Problem to work on
Please repeat only these lines, exactly: the one containing "left front paw: (396, 531)" and all that come after it in the material.

-- Data supplied follows --

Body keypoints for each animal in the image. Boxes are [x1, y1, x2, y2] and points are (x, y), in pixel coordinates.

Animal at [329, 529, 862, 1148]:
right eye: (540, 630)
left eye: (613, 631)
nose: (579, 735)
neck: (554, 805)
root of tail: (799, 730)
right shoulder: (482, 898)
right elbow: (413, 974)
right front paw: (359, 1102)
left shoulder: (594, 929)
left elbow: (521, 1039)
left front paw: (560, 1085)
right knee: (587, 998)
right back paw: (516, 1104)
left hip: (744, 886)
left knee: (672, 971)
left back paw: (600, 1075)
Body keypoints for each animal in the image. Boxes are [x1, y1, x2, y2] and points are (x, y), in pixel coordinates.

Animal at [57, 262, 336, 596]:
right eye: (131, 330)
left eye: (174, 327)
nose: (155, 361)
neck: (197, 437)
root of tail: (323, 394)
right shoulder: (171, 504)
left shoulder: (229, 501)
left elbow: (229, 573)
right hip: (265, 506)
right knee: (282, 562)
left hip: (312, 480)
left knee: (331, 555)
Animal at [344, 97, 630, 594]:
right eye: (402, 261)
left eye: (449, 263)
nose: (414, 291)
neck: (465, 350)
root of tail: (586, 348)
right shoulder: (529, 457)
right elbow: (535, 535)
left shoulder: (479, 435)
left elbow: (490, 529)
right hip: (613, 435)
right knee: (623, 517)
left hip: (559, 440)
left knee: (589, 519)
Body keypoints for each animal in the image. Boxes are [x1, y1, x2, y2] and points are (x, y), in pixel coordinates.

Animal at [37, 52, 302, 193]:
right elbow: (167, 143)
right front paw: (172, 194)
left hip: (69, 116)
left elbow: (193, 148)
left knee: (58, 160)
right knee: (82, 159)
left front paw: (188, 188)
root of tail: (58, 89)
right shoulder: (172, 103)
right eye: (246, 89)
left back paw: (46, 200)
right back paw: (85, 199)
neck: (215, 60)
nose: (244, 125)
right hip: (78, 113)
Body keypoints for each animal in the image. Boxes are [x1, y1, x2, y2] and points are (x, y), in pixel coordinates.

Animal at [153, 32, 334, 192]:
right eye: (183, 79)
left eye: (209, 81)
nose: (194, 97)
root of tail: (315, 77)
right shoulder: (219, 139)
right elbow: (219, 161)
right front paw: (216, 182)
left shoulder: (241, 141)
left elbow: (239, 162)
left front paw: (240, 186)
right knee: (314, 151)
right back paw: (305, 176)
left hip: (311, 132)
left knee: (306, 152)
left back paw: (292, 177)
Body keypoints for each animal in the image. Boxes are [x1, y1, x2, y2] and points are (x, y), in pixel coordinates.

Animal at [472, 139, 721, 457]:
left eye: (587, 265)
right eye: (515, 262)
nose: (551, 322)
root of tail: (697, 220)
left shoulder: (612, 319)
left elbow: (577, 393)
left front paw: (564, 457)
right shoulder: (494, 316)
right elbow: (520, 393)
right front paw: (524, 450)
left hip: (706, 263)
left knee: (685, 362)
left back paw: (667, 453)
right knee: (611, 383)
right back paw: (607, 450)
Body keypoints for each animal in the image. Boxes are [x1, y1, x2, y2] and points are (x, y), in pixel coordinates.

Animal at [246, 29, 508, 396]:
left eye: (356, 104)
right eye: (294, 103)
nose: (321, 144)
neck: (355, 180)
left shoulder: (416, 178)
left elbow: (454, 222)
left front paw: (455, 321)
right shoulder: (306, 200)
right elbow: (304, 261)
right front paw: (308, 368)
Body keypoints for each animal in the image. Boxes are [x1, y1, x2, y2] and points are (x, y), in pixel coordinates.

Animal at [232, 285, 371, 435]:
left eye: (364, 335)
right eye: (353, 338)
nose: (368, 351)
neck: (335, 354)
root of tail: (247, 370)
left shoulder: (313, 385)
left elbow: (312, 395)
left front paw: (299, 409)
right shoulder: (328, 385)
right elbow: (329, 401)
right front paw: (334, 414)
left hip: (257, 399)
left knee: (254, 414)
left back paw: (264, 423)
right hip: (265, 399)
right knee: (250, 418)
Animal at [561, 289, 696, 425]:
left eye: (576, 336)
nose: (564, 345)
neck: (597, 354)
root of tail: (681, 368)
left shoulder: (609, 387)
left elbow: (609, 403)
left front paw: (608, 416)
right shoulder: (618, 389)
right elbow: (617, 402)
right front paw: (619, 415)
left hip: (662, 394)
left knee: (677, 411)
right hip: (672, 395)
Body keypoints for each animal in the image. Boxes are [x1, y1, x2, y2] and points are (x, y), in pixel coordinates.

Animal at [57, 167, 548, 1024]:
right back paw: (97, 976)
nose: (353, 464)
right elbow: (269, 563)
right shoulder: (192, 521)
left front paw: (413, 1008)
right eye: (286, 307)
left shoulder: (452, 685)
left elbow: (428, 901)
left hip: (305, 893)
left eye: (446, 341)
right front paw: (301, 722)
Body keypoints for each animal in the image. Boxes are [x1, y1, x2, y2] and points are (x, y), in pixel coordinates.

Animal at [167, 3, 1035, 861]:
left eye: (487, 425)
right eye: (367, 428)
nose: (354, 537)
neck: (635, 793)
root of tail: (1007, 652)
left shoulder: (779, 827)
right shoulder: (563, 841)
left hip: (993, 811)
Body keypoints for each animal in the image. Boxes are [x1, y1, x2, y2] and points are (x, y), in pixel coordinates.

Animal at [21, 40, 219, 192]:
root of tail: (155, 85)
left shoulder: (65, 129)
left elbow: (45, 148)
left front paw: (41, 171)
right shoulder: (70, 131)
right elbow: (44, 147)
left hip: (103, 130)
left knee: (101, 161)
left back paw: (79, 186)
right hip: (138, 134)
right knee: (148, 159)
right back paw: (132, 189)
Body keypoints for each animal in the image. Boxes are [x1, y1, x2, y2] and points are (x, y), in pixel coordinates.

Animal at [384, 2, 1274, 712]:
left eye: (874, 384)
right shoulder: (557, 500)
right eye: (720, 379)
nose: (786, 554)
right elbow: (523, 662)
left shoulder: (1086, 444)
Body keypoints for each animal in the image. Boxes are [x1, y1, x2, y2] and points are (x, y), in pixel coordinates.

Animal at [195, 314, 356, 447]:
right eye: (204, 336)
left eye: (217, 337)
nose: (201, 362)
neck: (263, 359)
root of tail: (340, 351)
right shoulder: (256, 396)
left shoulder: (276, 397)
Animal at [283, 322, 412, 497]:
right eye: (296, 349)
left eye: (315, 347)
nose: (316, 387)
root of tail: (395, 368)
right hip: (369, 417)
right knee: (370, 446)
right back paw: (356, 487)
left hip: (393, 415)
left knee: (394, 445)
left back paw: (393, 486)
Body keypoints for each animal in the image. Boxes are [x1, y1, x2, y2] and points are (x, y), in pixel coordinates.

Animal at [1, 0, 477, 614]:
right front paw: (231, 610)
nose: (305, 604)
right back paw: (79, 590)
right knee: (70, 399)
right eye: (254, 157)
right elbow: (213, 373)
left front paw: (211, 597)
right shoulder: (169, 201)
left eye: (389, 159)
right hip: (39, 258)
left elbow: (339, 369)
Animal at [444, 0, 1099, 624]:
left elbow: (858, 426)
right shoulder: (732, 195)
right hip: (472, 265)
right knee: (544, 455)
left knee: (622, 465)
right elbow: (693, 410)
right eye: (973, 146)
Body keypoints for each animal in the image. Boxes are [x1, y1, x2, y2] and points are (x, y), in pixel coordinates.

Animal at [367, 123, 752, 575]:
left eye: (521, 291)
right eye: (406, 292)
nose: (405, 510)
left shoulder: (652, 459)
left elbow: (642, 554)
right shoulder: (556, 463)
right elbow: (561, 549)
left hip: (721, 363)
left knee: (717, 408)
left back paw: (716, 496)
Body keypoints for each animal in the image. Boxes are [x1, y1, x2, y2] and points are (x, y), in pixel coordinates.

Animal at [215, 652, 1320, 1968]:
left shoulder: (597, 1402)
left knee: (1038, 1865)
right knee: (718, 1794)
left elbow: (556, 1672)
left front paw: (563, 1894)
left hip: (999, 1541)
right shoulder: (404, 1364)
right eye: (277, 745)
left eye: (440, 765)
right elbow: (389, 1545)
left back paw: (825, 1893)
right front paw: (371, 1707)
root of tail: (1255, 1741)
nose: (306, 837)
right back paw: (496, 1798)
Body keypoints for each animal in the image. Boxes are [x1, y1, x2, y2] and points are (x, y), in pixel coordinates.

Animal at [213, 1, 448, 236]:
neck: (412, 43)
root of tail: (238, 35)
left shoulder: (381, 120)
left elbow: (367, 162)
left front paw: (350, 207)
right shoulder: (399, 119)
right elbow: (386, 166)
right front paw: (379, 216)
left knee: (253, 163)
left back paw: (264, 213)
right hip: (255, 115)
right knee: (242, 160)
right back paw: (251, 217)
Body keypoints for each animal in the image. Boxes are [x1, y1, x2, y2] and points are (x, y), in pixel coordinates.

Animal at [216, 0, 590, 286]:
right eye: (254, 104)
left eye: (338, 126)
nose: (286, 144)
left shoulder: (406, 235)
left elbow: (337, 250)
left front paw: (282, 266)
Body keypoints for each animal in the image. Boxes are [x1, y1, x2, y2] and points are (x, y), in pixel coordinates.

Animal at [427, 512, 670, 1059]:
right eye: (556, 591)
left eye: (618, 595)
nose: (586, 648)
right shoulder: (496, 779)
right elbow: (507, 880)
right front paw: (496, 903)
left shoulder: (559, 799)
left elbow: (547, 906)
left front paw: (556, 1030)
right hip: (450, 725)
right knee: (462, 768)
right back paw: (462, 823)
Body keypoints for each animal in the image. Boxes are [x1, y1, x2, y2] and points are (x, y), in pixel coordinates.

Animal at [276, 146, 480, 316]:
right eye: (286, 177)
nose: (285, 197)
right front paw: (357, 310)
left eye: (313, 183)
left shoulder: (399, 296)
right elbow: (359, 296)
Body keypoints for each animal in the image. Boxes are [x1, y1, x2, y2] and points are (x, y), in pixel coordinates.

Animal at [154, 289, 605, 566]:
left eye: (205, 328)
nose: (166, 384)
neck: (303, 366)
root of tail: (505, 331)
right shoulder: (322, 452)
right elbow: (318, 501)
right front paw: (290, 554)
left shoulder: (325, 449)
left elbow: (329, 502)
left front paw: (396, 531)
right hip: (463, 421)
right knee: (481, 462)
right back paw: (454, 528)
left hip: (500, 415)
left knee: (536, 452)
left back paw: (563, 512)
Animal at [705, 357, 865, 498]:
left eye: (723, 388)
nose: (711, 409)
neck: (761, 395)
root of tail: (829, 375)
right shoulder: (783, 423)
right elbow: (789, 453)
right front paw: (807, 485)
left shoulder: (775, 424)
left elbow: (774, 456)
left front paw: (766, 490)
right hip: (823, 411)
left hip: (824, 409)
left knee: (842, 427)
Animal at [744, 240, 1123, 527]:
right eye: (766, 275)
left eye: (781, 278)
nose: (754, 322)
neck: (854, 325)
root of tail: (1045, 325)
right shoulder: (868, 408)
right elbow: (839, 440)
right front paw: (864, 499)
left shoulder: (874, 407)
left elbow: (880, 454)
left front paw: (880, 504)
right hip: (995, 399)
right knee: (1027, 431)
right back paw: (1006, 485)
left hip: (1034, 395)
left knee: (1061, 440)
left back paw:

-- Data supplied concluded --

Result for this task
left front paw: (396, 531)
right hip: (463, 421)
right knee: (481, 462)
right back paw: (454, 528)
left hip: (500, 415)
left knee: (536, 452)
left back paw: (563, 512)
Animal at [705, 357, 865, 498]:
left eye: (723, 388)
nose: (711, 409)
neck: (761, 395)
root of tail: (829, 375)
right shoulder: (783, 423)
right elbow: (789, 453)
right front paw: (807, 485)
left shoulder: (775, 424)
left elbow: (774, 456)
left front paw: (766, 490)
right hip: (823, 411)
left hip: (824, 409)
left knee: (842, 427)
Animal at [744, 240, 1123, 527]:
right eye: (766, 275)
left eye: (781, 278)
nose: (754, 322)
neck: (854, 325)
root of tail: (1045, 325)
right shoulder: (868, 408)
right elbow: (839, 440)
right front paw: (864, 499)
left shoulder: (874, 407)
left elbow: (880, 454)
left front paw: (880, 504)
right hip: (995, 399)
right knee: (1027, 431)
right back paw: (1006, 485)
left hip: (1034, 395)
left knee: (1061, 440)
left back paw:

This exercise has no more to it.